While Uncle Tom's Cabin by Harriet Beecher Stowe is often viewed as a factor that pushed the United States toward a Civil War over the issue of slavery, the impact of the novel has carried on more than 150 years after the Civil War. Today, the phrase "Uncle Tom" is still used as a derogatory word for African Americans. It's often used to describe someone who betrays the African American community or someone who is too submissive to white people in a position of power.
The phrase is sometimes given to famous musicians, athletes, and other African Americans with a platform to speak on social issues who don't use that platform to shine a light on the systemic racism that still exists.

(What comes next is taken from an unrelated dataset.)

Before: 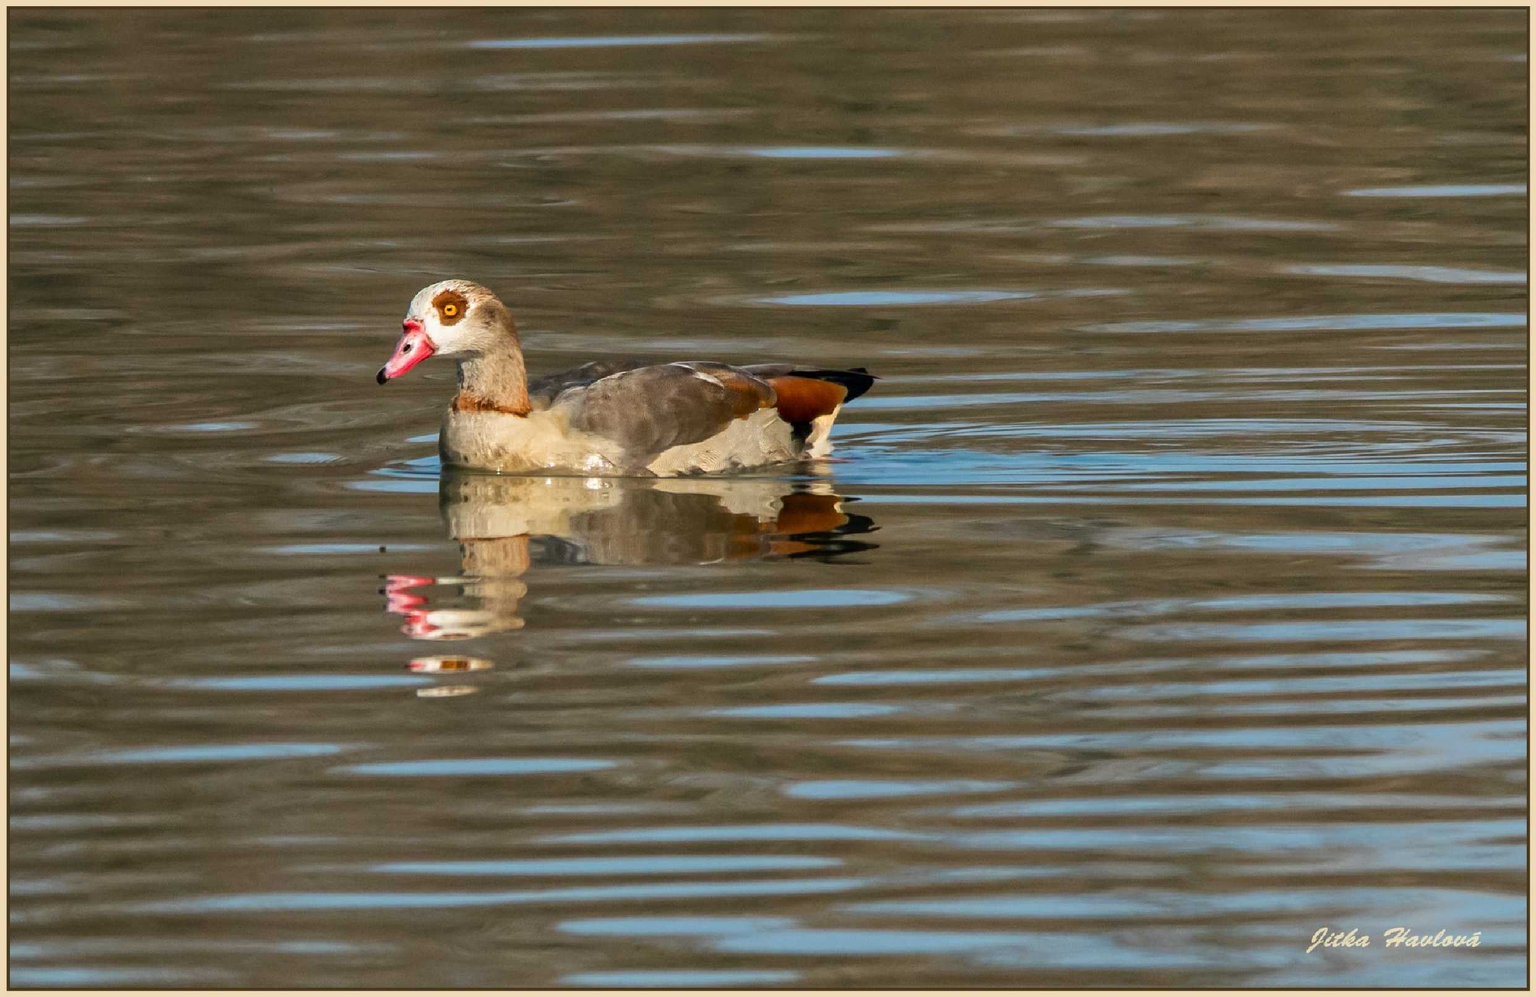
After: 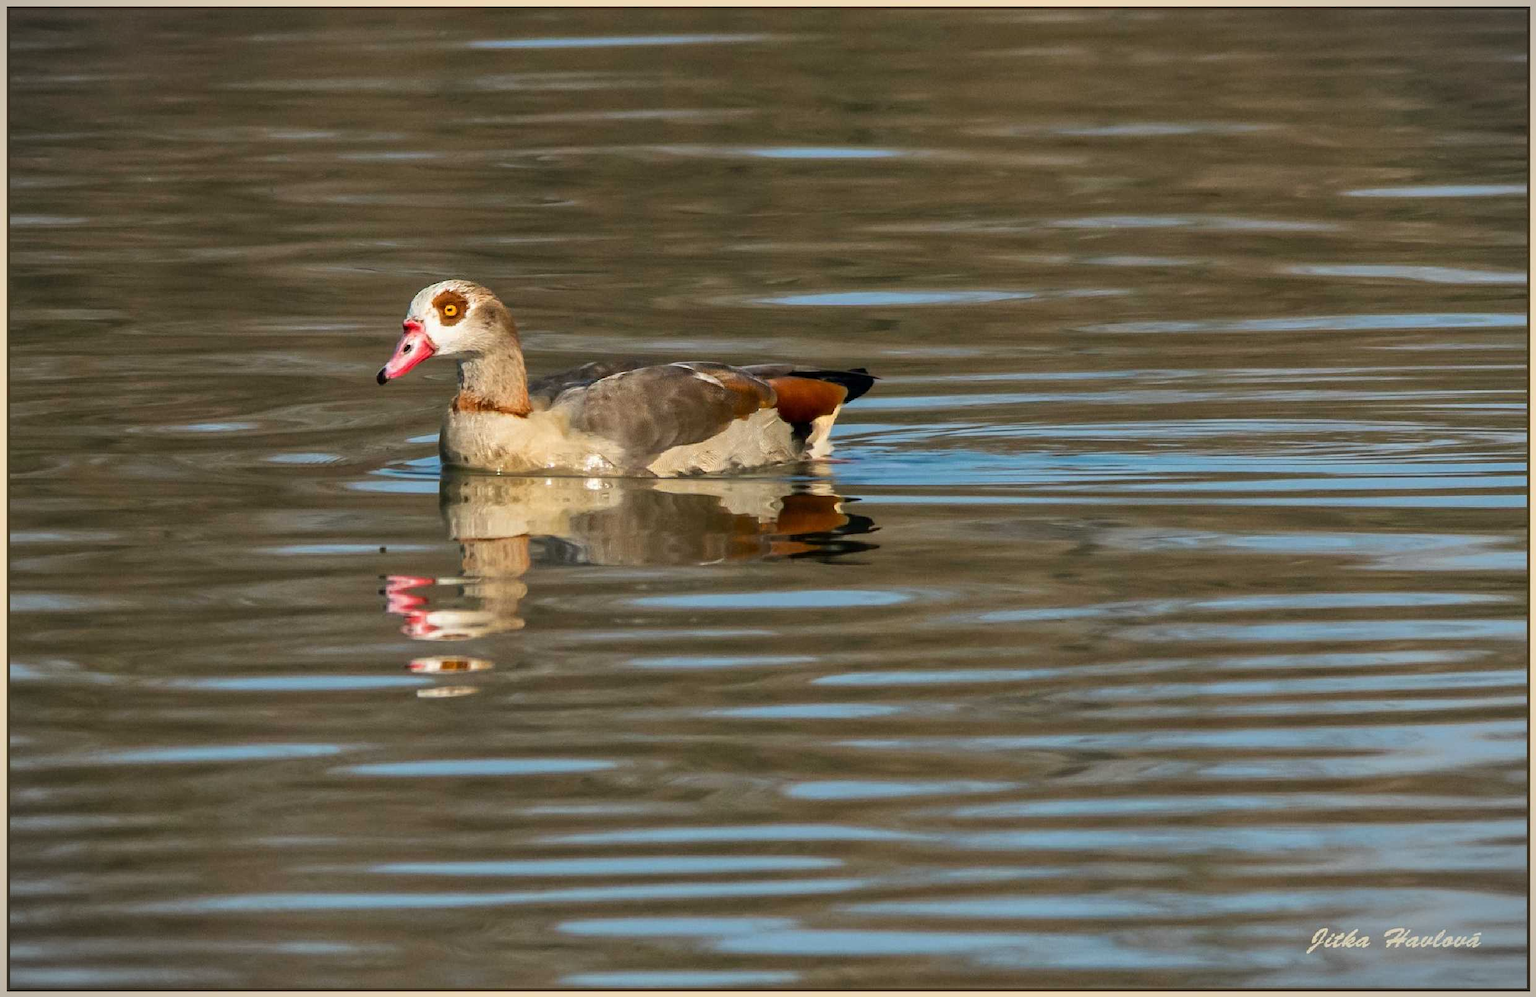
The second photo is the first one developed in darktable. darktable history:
vignetting: fall-off start 100.76%, brightness -0.444, saturation -0.687, width/height ratio 1.32, unbound false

Even Civil Rights leaders like Martin Luther King Jr. and Rosa Parks who went about things in a nonviolent fashion were given label of "Uncle Tom" because of their passive form of resistance of Jim Crow laws.
However, one could argue that the phrase "Uncle Tom" has been taken out of context from Stowe's novel. In the book, Stowe writes that Tom has a "grave and steady good sense" while giving him the physical description of "a large, broad-chested, powerfully-made man." Moreover, he doesn't betray his fellow slaves in the novel. At one point, he endures a whipping from his master rather than give away the location of two slaves who fled.
The issue is that the play Uncle Tom's Cabin, which remained popular for decades following the Civil War, depicted the character as more submissive. That version of Tom became more sentimental than strong, leading to negative connotations being associated with the phrase "Uncle Tom."
Despite how the phrase "Uncle Tom" has changed connotations over the last 150 years, it remains part of the lasting legacy of Stowe's novel. One can't use the phrase "Uncle Tom" without knowing that it's a reference to one of the most important depictions of slavery ever written.